Hace 10 días, el 1.° de abril, se cumplió un nuevo aniversario de la masiva marcha en la que cientos de miles de argentinos se cansaron. A partir del secuestro y muerte de Axel Blumberg, hijo del empresario Juan Carlos Blumberg, en marzo de 2004, se reclamó por mayor seguridad en un contexto complejo donde estos delitos eran totalmente comunes y desesperantes.
En aquel momento, los delincuentes mantuvieron cautivo a este joven de 23 años durante seis días, en donde exigieron 50 mil pesos a su familia, sabiendo que su padre tenía cierto poder adquisitivo. Lamentablemente, cuando se vieron acorralados, los malvivientes decidieron terminar con la vida de Axel Blumberg de un disparo en la cabeza en un descampado de Moreno sin ver ni siquiera un centavo.
El proceso judicial de nueve personas fue muy extraño y, a medida que pasaba el tiempo, modificaban las penas.

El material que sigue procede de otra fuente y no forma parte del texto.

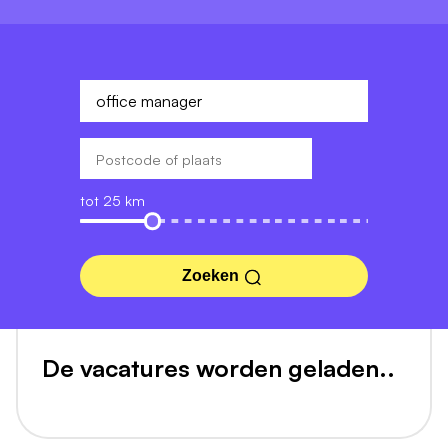
tot 25 km
Zoeken
De vacatures worden geladen..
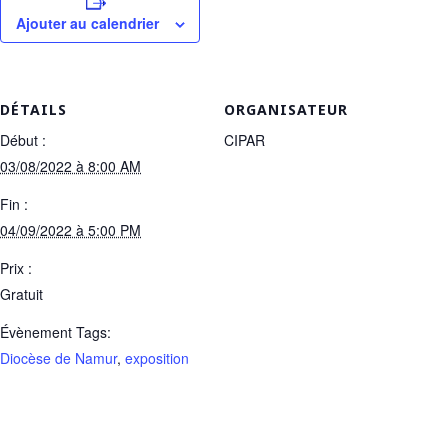
Ajouter au calendrier
DÉTAILS
ORGANISATEUR
Début :
CIPAR
03/08/2022 à 8:00 AM
Fin :
04/09/2022 à 5:00 PM
Prix :
Gratuit
Évènement Tags:
Diocèse de Namur
,
exposition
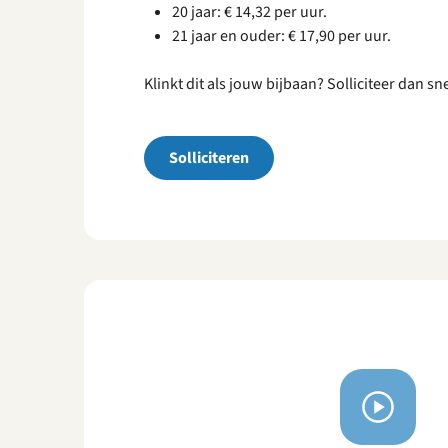
20 jaar: € 14,32 per uur.
21 jaar en ouder: € 17,90 per uur.
Klinkt dit als jouw bijbaan? Solliciteer dan s
Solliciteren
Bekijk
video's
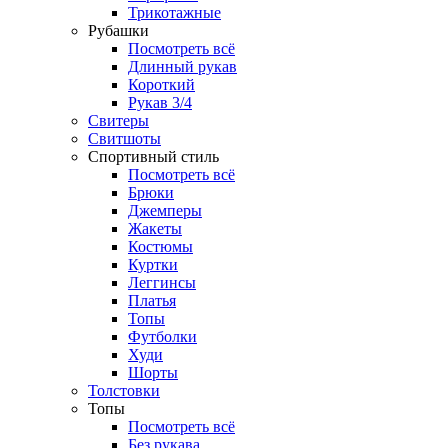
Трикотажные
Рубашки
Посмотреть всё
Длинный рукав
Короткий
Рукав 3/4
Свитеры
Свитшоты
Спортивный стиль
Посмотреть всё
Брюки
Джемперы
Жакеты
Костюмы
Куртки
Леггинсы
Платья
Топы
Футболки
Худи
Шорты
Толстовки
Топы
Посмотреть всё
Без рукава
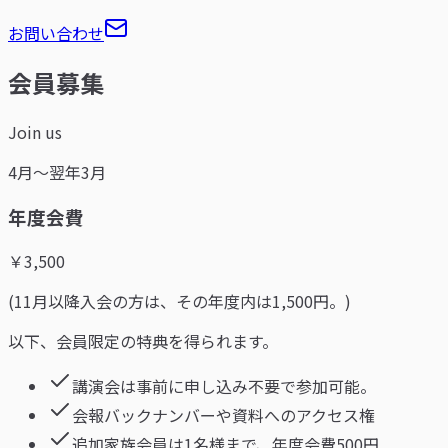
お問い合わせ
会員募集
Join us
4月～翌年3月
年度会費
￥
3,500
(11月以降入会の方は、その年度内は1,500円。)
以下、会員限定の特典を得られます。
講演会は事前に申し込み不要で参加可能。
会報バックナンバーや資料へのアクセス権
追加家族会員は1名様まで、年度会費500円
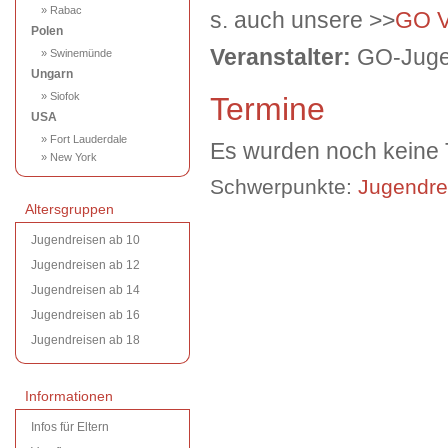
» Rabac
s. auch unsere >>
GO Vo
Polen
Veranstalter:
GO-Jugen
» Swinemünde
Ungarn
» Siofok
Termine
USA
» Fort Lauderdale
Es wurden noch keine T
» New York
Schwerpunkte:
Jugendre
Altersgruppen
Jugendreisen ab 10
Jugendreisen ab 12
Jugendreisen ab 14
Jugendreisen ab 16
Jugendreisen ab 18
Informationen
Infos für Eltern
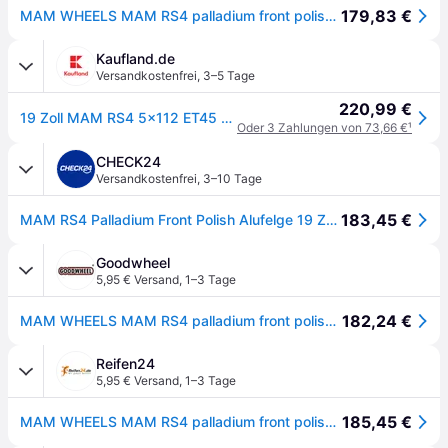
179,83 €
MAM WHEELS MAM RS4 palladium front polished 8.5Jx19 5x112 ET45
Kaufland.de
Versandkostenfrei
,
3–5 Tage
220,99 €
19 Zoll MAM RS4 5x112 ET45 Alufelgen PALLADIUM FRONT POLISH
Oder 3 Zahlungen von 73,66 €
¹
CHECK24
Versandkostenfrei
,
3–10 Tage
183,45 €
MAM RS4 Palladium Front Polish Alufelge 19 Zoll ET45 5x112 ML72,6
Goodwheel
5,95 € Versand
,
1–3 Tage
182,24 €
MAM WHEELS MAM RS4 palladium front polished 8.5Jx19 5x112 ET45
Reifen24
5,95 € Versand
,
1–3 Tage
185,45 €
MAM WHEELS MAM RS4 palladium front polished 8.5Jx19 5x112 ET45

En 2008, la Cámara Nacional de Casación Penal dispuso la perpetua para algunos miembros de la banda, mientras que otros llegaron a recibir penas de entre 6 y 20 años de prisión efectiva.

Juan Carlos Blumberg es un fiel defensor de la seguridad de los ciudadanos.
Algunos lograron la libertad, tal como Sergio Miño, quien era menor de edad en el momento del crimen y recibió una condena de 14 años de prisión. Cumplió la condena impuesta y desde 2022 está reinsertado en la sociedad, pero no es el único asesino de Axel Blumberg que está en libertad.
En las últimas horas, Carlos Saúl Díaz, que también era menor cuando cometió el delito y recibió el beneficio de salidas transitorias mensuales por un par de horas, fue puesto en libertad por el juez Walter Venditti, del Tribunal Oral en lo Federal N.°2 de San Martín. Si bien la familia de la víctima no estaba de acuerdo, el magistrado consideró que ya tiene cumplida la pena por la que se lo acusó hace más de 20 años.

Blumberg tenía 23 años y estudiaba ingeniería.
Juan Carlos Blumberg se quejó de la deficiente justicia
Juan Carlos Blumberg charló con Radio Colonia y se refirió a esta decisión judicial, demostrando que todavía queda resonando el secuestro en su cabeza: "Se liberan asesinos, no solo lo mataron, sino que lo torturaron al arrancarle las uñas y quemarlo con el cigarrillo".
Sobre la liberación de Díaz, consideró que "este individuo nunca se arrepintió" y recordó una situación de hace años cuando Díaz habría asegurado que "lo que ellos hacían con los secuestros era un gran negocio". En esta línea, también expresó que tuvo mala conducta en prisión y permanentemente se peleaba con otros presos en la cárcel.